Nevertheless, the court's research on this matter shows that these remaining claims apparently do not entitle the plaintiff to a jury trial. See Nichols v. Heslep, 273 F.3d 1098, at *2 (5th Cir. 2001) ("[U]njust enrichment [i]s an equitable [claim] and not triable of right by a jury."); Harrell v. DCS Equipment Leasing Corporation, 951 F.2d 1453, 1458 (5th Cir. 1992) ("[T]he alter ego doctrine is an equitable method of piercing the corporate veil.").
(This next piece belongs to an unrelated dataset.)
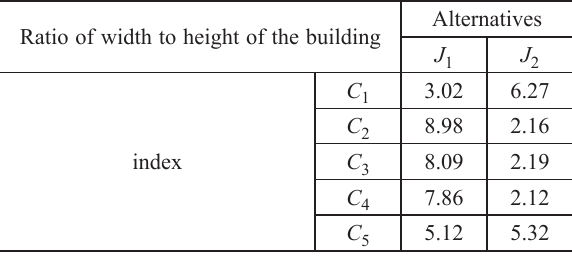
Table 18. Averages of experts’ scores for alternatives of the ratio of width to height of the building within the major index Ratio of width to height of the building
Moreover, while there appears to be very little relevant extant case law, both plaintiff's promoter liability and unlawful dividend claims appear to be equitable as well. The plaintiff's promoter liability claim is essentially a breach of fiduciary duty claim, and as a result is equitable in nature. See Complaint ¶ 111 ("Verizon and Diercksen were both promoters and as such both owed fiduciary duties to Idearc. They breached their duties."); see also Cantor v. Perelman, 2006 WL 318666 at *9. The plaintiff's claim for an unlawful dividend against Diercksen and Verizon is equitable as well. Briggs, L. L., Stockholders' Liability for Unlawful Dividends, 8 TEMPLE LAW QUARTERLY 145, 167 (1934) ("It has been held by many courts that a suit in equity is the proper remedy to compel stockholders to return illegal dividends.").

2. In its response, the plaintiff refers to Idearc post-confirmation by its new name: SuperMedia, Inc. Response at 6. For the sake of clarity, the court will continue to refer to it as Idearc.